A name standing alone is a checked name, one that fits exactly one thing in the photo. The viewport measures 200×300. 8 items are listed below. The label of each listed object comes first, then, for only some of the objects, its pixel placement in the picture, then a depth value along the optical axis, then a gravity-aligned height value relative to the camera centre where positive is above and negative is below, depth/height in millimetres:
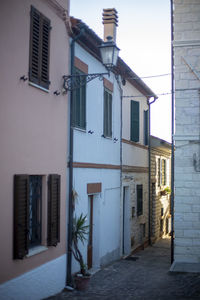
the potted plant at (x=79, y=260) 9234 -1716
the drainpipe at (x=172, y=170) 12148 +226
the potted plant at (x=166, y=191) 21155 -594
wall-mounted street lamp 8312 +2318
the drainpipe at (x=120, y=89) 13774 +2804
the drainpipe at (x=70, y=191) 9273 -273
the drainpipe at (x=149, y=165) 18180 +532
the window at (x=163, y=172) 21945 +338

Action item: Scan the data above for the word "drainpipe". Copy every line in which it is found.

Answer area:
the drainpipe at (x=172, y=170) 12148 +226
the drainpipe at (x=120, y=89) 13774 +2804
the drainpipe at (x=70, y=191) 9273 -273
the drainpipe at (x=149, y=165) 18180 +532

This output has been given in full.